Hohe Berge, tiefe Täler, flache Charaktere
Bei Bethesda scheint man mehr Mühe in die Gestaltung der Landschaft als in die Ausarbeitung der Charaktere investiert zu haben. Alle handelnden Figuren wirken klischeehaft, der Hauptdarsteller ist nichts weiter als ein Befehlsempfänger, der einen Auftrag nach dem anderen abarbeitet. Leider gibt es, anders als in Fallout 3, kein echtes Gut-/ Böse-System oder eine Möglichkeit, Freundschaften zu schließen bzw. Feindschaften zu NPCs entstehen zu lassen. Freundschaften entstehen im Verlauf der Questreihen: Habt ihr ein paar Missionen für eine der Fraktionen (Diebe, Assassinen, Gefährten, Magier, Abgeschworene, Kaiserreicht, Sturmmäntel etc.) erledigt, betrachten euch diese automatisch als Freund, geben dem Helden neue Kampfnamen, bieten Häuser zum Kauf an und bewundern Dovahkiin wenn er vorbeistapft.

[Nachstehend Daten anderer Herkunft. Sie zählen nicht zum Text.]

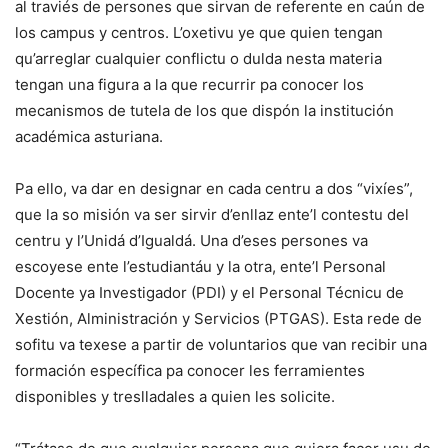
al traviés de persones que sirvan de referente en caún de
los campus y centros. L’oxetivu ye que quien tengan
qu’arreglar cualquier conflictu o dulda nesta materia
tengan una figura a la que recurrir pa conocer los
mecanismos de tutela de los que dispón la institución
académica asturiana.
Pa ello, va dar en designar en cada centru a dos “vixíes”,
que la so misión va ser sirvir d’enllaz ente’l contestu del
centru y l’Unidá d’Igualdá. Una d’eses persones va
escoyese ente l’estudiantáu y la otra, ente’l Personal
Docente ya Investigador (PDI) y el Personal Técnicu de
Xestión, Alministración y Servicios (PTGAS). Esta rede de
sofitu va texese a partir de voluntarios que van recibir una
formación específica pa conocer les ferramientes
disponibles y treslladales a quien les solicite.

Die Interaktionsmöglichkeiten und Gespräche innerhalb des Hauptquests bleiben deutlich hinter Biowares Dragon Age zurück. Hier zeigt sich die größte Schwäche von Skyrim. Aufgrund der eher flachen und austauschbaren Charaktere fällt es schwer, eine Bindung aufzubauen und sich als echter Teil der Geschichte zu fühlen: Die Story läuft eher vor dem Spieler ab, als um ihn herum. Im Gegensatz zu Dragon Age, wo sich die gesamte Spielwelt vor der Dunklen Brut fürchtet, scheinen die meisten Bewohner Skyrims nichts von der nahenden Katastrophe zu wissen. Schlimmer noch, den paar Gesellen die außerhalb des Hauptquests etwas davon gehört haben, ist der Untergang der Welt schlichtweg egal. Großartige Verzweigungen oder Möglichkeiten, den Verlauf der Geschichte wirklich zu ändern, gibt es ebenfalls nicht. Allerdings werden diese Mängel durch die vielen Quests und Möglichkeiten mehr als wett gemacht.